El eje central de esta propuesta es la denominada prueba de humanidad. Para acceder a la plataforma, los usuarios tendrían que verificar su identidad mediante sistemas biométricos. Entre las opciones que se barajan, figuran el Face ID de Apple o el Orb de World; este último es un dispositivo de escaneo ocular del tamaño de un melón que analiza el iris para generar un código único e irrepetible. World está operado por Tools for Humanity, empresa fundada y presidida por Sam Altman, consejero delegado de OpenAI.

El objetivo de este proyecto es claro y es acabar con los bots que proliferan en redes como X, antigua Twitter, y que han convertido muchas plataformas en entornos marcados por la desinformación, la toxicidad y el llamado efecto de la falsa mayoría. Este fenómeno psicológico se produce cuando un gran volumen de mensajes aparentemente coincidentes -en realidad generados por cuentas automatizadas- induce a pensar que una opinión es mayoritaria, normalizando discursos tóxicos o manipulados.

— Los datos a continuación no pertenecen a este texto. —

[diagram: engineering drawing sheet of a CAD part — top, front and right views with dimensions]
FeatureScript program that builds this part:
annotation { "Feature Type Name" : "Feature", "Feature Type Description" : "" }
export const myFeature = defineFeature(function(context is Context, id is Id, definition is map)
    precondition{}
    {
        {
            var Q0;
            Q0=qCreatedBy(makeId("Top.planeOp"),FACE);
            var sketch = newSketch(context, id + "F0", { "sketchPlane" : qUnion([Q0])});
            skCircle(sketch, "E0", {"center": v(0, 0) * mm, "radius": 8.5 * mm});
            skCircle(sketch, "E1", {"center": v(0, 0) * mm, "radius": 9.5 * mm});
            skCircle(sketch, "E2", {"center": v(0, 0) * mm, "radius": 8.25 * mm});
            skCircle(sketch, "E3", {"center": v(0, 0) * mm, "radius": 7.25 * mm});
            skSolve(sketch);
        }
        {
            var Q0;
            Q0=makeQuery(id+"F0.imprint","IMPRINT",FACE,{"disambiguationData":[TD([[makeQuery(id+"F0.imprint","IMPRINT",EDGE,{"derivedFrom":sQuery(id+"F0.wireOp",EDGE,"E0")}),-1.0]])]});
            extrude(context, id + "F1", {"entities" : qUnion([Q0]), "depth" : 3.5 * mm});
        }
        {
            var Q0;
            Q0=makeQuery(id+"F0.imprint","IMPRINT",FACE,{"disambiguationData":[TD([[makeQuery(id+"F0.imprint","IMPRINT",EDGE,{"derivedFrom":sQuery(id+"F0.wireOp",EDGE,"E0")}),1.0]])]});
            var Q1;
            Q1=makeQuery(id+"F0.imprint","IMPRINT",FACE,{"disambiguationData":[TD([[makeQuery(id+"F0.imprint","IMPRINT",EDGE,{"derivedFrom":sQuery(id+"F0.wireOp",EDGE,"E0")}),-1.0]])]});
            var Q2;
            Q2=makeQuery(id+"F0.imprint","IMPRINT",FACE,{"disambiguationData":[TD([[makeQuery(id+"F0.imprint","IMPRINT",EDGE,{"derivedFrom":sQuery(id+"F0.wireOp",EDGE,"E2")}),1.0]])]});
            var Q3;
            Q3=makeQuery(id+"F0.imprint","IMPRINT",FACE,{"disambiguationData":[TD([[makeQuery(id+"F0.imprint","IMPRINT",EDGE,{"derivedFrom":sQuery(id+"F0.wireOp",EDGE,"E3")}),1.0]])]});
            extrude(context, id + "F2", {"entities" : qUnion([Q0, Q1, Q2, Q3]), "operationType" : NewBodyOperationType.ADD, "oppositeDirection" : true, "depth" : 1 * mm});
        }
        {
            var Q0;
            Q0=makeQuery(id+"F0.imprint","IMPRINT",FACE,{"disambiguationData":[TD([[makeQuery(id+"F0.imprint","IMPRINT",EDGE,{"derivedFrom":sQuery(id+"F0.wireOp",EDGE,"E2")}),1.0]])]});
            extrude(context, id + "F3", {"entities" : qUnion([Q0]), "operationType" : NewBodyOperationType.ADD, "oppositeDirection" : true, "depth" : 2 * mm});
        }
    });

La frustración de Altman con el estado actual de las redes sociales es conocida públicamente. Usuario habitual de X desde 2008, ha criticado abiertamente la sensación de falsedad que, a su juicio, domina hoy plataformas como X o Reddit. En varias ocasiones ha aludido a la teoría del internet muerto, que sostiene que buena parte de la actividad digital ya no es humana.

Un hombre chatea con un bot a través de un ordenador portátil.

Verificación biométrica

La apuesta de OpenAI marcaría un punto de inflexión en la industria. Aunque redes como Facebook o LinkedIn intentan verificar identidades mediante correo electrónico, teléfono o señales de comportamiento, ninguna ha apostado por una solución biométrica que demuestre de forma definitiva que el usuario es humano. La propuesta de OpenAI sería, en ese sentido, inédita.

Sin embargo, la iniciativa no está exenta de polémica. La verificación biométrica ha encendido las alarmas entre los defensores de la privacidad: a diferencia de una contraseña, el patrón del iris es inmutable y si los sistemas de seguridad fallan, no puede cambiarse. La cesión de datos biológicos tan sensibles a una empresa privada plantea riesgos evidentes de vigilancia y exposición permanente de la identidad física de millones de personas.

Enorme desafío

A esta intromisión en la privacidad hay que sumar la dificultad de competir en un mercado ya dominado por gigantes como Instagram, TikTok o X. Aunque OpenAI cuenta con un historial notable de viralidad -ChatGPT alcanzó los 100 millones de usuarios en dos meses y hoy supera los 800 millones-, lanzar una red social desde cero supone un desafío enorme. Plataformas como Threads o Bluesky ya han logrado consolidar comunidades amplias sin exigir escaneos físicos obligatorios.

Por ahora, no existe un calendario de lanzamiento ni una confirmación oficial. Tampoco está claro si la red social llegará como una aplicación independiente o si se integrará dentro de productos ya existentes como ChatGPT. Las fuentes señalan que podría permitir la creación de contenido mediante IA, como imágenes o vídeos, aunque el proyecto podría cambiar de forma significativa antes de ver la luz.

En un internet cada vez más poblado por contenido sintético, OpenAI plantea una solución radical: la autenticidad total a cambio de identidad biológica. La pregunta que queda en el aire es si los usuarios estarán dispuestos a pagar ese precio para tener la garantía de estar hablando, de verdad, con otros humanos.